Data records:

Start of Block

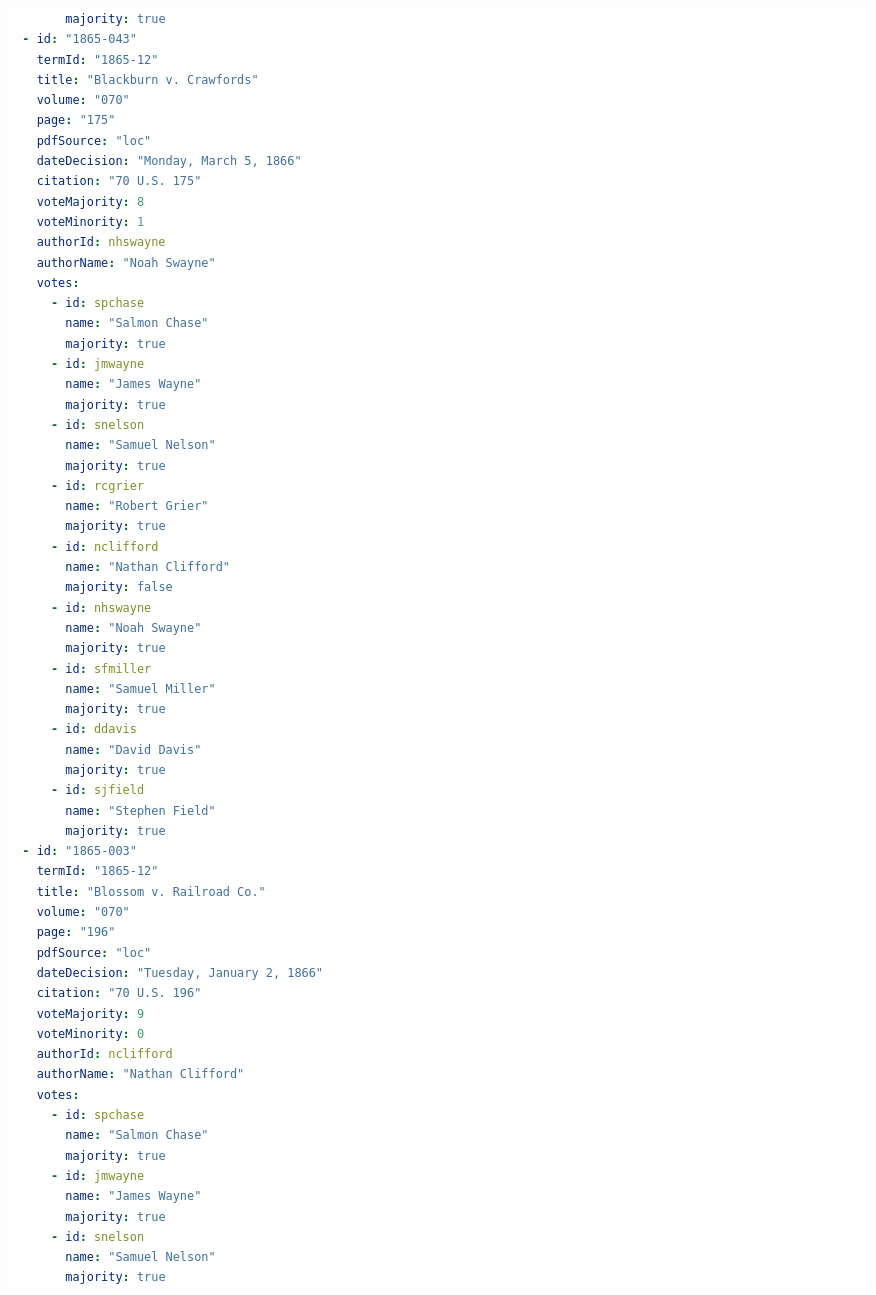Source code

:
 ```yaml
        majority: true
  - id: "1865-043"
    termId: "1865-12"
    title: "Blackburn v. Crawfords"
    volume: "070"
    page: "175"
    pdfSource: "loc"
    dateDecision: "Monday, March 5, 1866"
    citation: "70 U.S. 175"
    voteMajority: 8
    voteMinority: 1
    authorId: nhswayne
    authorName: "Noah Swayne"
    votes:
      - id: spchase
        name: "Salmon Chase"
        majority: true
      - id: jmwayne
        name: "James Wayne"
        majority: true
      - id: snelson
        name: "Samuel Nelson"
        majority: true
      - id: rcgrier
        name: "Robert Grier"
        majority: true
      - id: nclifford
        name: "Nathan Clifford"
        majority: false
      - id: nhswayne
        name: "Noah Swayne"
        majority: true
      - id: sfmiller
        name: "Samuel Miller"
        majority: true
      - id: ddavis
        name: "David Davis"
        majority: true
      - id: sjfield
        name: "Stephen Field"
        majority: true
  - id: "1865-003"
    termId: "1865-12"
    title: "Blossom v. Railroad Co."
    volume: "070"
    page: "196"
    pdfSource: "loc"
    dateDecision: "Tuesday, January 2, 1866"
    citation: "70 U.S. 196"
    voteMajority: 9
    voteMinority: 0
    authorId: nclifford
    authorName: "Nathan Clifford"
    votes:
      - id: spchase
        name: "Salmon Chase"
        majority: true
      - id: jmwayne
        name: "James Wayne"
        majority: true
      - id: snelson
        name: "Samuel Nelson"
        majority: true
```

End of Block

> Exercise: If a line in the records contains the string "authorName", include it in the count; report that count alone.

> Your solution: 2